7. 完璧を求めない。私の小さな失敗談と迷い

ここまで偉そうに分析を語ってきましたが、実は私も過去に、配当利回りだけに惹かれて業績の裏付けがない銘柄を買い、その後見事に減配されて、株価も下がって大損したという痛い経験があります。あのときは「月々の生活費を少しでも楽にしたい!」と焦るあまり、企業の財務内容を全く見ていませんでした。子育て中はオムツ代や服代など、次から次へと出費がかさむので、どうしても「今すぐお金が欲しい」という気持ちに負けそうになるんですよね。

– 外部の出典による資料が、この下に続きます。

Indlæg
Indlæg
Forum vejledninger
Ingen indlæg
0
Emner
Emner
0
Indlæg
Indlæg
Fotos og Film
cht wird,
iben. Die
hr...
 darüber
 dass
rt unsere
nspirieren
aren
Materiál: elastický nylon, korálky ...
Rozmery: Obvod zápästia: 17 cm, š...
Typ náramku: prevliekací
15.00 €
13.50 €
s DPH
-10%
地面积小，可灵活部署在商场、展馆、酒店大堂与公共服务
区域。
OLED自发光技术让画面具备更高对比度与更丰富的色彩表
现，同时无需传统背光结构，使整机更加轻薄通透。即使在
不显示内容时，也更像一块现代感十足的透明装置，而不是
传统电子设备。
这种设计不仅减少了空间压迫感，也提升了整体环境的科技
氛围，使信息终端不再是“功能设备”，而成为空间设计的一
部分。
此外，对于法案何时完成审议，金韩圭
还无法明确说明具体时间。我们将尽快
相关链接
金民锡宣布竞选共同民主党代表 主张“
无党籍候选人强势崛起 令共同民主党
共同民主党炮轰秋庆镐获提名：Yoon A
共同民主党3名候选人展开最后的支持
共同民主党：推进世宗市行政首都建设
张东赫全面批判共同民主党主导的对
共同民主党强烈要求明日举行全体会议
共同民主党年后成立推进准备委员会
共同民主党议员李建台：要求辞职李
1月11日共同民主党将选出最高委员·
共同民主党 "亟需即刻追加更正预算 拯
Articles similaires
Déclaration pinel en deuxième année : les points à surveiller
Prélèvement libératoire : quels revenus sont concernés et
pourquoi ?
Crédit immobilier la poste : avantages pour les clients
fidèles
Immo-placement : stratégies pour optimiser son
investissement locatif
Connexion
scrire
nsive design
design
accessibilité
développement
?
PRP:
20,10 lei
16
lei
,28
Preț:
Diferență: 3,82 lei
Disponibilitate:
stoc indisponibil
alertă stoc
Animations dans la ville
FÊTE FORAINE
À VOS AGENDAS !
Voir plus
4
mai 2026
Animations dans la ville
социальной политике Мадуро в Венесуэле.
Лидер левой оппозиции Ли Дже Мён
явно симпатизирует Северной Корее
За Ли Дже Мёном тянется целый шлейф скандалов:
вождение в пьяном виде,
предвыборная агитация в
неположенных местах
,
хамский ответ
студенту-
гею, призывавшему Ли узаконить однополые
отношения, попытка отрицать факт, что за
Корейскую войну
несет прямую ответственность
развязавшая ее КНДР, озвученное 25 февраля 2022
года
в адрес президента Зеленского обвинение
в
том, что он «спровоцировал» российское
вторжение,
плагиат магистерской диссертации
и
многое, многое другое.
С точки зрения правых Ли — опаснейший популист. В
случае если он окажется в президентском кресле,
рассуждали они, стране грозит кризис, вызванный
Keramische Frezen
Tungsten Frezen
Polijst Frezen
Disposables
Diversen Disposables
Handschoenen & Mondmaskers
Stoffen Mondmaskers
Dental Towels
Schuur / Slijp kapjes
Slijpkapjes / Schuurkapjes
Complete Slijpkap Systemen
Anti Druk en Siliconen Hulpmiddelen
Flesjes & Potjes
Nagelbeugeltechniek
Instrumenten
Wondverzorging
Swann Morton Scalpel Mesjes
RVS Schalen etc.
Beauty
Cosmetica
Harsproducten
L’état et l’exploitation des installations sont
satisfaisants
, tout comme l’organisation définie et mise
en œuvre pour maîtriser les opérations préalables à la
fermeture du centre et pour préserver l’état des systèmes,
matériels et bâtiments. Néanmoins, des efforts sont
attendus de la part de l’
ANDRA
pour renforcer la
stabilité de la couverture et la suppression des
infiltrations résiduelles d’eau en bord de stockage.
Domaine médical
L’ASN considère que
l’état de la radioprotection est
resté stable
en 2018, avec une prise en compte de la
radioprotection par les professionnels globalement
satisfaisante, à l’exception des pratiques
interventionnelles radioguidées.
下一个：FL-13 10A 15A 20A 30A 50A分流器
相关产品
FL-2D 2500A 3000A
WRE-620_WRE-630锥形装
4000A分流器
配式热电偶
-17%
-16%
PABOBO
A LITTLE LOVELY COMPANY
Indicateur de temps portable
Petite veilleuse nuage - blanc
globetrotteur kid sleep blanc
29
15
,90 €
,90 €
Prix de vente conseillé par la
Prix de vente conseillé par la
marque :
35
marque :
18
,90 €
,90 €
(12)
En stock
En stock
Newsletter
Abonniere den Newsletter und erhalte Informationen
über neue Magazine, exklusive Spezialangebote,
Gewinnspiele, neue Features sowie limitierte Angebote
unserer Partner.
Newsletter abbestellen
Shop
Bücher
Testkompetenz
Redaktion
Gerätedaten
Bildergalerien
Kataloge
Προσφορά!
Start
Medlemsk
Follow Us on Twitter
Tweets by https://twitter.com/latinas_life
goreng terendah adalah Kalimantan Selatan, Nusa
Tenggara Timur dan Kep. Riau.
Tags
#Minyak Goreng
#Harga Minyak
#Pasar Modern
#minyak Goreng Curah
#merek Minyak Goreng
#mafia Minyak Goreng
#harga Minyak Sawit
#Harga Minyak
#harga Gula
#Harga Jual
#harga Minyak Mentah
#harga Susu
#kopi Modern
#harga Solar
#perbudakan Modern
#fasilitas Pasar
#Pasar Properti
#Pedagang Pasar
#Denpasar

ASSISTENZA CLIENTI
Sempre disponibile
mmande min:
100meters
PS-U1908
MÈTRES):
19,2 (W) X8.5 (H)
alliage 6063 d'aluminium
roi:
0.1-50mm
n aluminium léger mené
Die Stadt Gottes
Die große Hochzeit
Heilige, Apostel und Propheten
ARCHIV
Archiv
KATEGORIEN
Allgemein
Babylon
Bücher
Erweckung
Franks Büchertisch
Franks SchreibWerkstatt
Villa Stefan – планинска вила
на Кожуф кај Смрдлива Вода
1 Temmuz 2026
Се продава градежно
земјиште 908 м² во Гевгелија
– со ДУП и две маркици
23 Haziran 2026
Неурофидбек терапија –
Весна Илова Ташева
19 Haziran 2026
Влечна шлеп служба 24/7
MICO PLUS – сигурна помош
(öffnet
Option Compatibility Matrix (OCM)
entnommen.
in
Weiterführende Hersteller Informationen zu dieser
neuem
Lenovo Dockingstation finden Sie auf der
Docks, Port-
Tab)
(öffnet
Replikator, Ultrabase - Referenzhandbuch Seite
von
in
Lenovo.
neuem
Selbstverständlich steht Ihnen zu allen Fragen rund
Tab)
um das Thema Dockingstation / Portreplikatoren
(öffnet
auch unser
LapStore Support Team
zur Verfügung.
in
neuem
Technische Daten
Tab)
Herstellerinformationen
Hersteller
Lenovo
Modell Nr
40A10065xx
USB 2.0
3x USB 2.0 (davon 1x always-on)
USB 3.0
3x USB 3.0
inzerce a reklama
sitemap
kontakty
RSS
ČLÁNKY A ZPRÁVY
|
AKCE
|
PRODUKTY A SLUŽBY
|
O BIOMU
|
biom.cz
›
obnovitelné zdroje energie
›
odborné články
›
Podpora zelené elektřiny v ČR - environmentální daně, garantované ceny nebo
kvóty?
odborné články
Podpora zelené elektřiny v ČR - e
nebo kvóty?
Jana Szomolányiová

LIXILに関しても、今の高い利回り(4.90%)を見ていると、「やっぱりこれだけ利回りが良いなら、思い切って300株くらい一気に買ってしまおうかな」と心が揺れる瞬間が何度もあります。でも、そんなときは一度立ち止まって、娘の寝顔を見ながら深呼吸するようにしています。投資で一番大切なのは、一発逆転を狙うことではなく、「家族の笑顔と平穏な暮らしを長く守り続けること」です。完璧な銘柄も、完璧な判断もありません。だからこそ、「これくらいのリスクなら、もし最悪の事態(減配や株価下落)になっても、我が家の生活に影響は出ないな」という、自分たちの『引き際』をあらかじめ決めておくことが重要なんだと思います。

みなさんも、ご自身の家計状況や、お子さんの年齢、そしてご自身の性格(株価の上下でどれくらいハラハラするか)をじっくりと見つめ直して、自分たちにとっての「ちょうどいい投資のバランス」を見つけてみてくださいね。

今回の記事が、みなさんのこれからの人生設計や、銘柄探しの少しでも参考になれば嬉しいです。それでは、また次回のブログでお会いしましょう。体調にはくれぐれも気をつけて、この夏をみんなで元気に乗り越えましょうね。